--- Given task ---
Return every line of the items below, unchanged and in the same order.

Items from a collection
— begin —
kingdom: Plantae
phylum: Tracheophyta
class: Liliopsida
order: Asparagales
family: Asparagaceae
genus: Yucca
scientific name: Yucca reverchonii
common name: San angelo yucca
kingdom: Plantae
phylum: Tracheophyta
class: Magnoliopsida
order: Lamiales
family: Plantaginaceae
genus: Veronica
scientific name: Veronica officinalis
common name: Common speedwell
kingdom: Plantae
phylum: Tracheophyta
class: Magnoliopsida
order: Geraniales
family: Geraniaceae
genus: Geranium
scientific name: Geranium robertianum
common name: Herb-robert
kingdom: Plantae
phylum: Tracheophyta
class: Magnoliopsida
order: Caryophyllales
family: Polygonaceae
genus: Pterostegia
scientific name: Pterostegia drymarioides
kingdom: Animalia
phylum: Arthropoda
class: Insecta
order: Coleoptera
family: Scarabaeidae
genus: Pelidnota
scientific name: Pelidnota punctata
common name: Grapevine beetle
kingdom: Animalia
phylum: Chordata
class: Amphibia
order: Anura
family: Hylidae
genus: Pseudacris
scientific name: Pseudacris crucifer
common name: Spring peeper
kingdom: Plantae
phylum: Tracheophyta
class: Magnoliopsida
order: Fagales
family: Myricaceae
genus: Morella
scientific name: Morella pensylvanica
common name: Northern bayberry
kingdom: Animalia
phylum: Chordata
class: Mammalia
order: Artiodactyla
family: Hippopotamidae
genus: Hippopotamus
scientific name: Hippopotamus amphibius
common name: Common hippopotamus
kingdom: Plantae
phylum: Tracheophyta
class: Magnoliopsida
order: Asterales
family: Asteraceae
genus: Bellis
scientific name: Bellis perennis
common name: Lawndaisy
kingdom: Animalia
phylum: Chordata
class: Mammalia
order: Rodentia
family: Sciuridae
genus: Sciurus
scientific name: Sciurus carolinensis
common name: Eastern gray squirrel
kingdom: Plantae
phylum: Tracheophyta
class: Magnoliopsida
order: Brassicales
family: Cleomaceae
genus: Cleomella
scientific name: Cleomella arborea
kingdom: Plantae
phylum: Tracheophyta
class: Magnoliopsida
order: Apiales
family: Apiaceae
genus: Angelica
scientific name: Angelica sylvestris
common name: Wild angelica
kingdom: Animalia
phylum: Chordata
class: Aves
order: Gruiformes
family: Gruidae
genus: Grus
— end —
--- Output for this task ---
kingdom: Plantae
phylum: Tracheophyta
class: Liliopsida
order: Asparagales
family: Asparagaceae
genus: Yucca
scientific name: Yucca reverchonii
common name: San angelo yucca
kingdom: Plantae
phylum: Tracheophyta
class: Magnoliopsida
order: Lamiales
family: Plantaginaceae
genus: Veronica
scientific name: Veronica officinalis
common name: Common speedwell
kingdom: Plantae
phylum: Tracheophyta
class: Magnoliopsida
order: Geraniales
family: Geraniaceae
genus: Geranium
scientific name: Geranium robertianum
common name: Herb-robert
kingdom: Plantae
phylum: Tracheophyta
class: Magnoliopsida
order: Caryophyllales
family: Polygonaceae
genus: Pterostegia
scientific name: Pterostegia drymarioides
kingdom: Animalia
phylum: Arthropoda
class: Insecta
order: Coleoptera
family: Scarabaeidae
genus: Pelidnota
scientific name: Pelidnota punctata
common name: Grapevine beetle
kingdom: Animalia
phylum: Chordata
class: Amphibia
order: Anura
family: Hylidae
genus: Pseudacris
scientific name: Pseudacris crucifer
common name: Spring peeper
kingdom: Plantae
phylum: Tracheophyta
class: Magnoliopsida
order: Fagales
family: Myricaceae
genus: Morella
scientific name: Morella pensylvanica
common name: Northern bayberry
kingdom: Animalia
phylum: Chordata
class: Mammalia
order: Artiodactyla
family: Hippopotamidae
genus: Hippopotamus
scientific name: Hippopotamus amphibius
common name: Common hippopotamus
kingdom: Plantae
phylum: Tracheophyta
class: Magnoliopsida
order: Asterales
family: Asteraceae
genus: Bellis
scientific name: Bellis perennis
common name: Lawndaisy
kingdom: Animalia
phylum: Chordata
class: Mammalia
order: Rodentia
family: Sciuridae
genus: Sciurus
scientific name: Sciurus carolinensis
common name: Eastern gray squirrel
kingdom: Plantae
phylum: Tracheophyta
class: Magnoliopsida
order: Brassicales
family: Cleomaceae
genus: Cleomella
scientific name: Cleomella arborea
kingdom: Plantae
phylum: Tracheophyta
class: Magnoliopsida
order: Apiales
family: Apiaceae
genus: Angelica
scientific name: Angelica sylvestris
common name: Wild angelica
kingdom: Animalia
phylum: Chordata
class: Aves
order: Gruiformes
family: Gruidae
genus: Grus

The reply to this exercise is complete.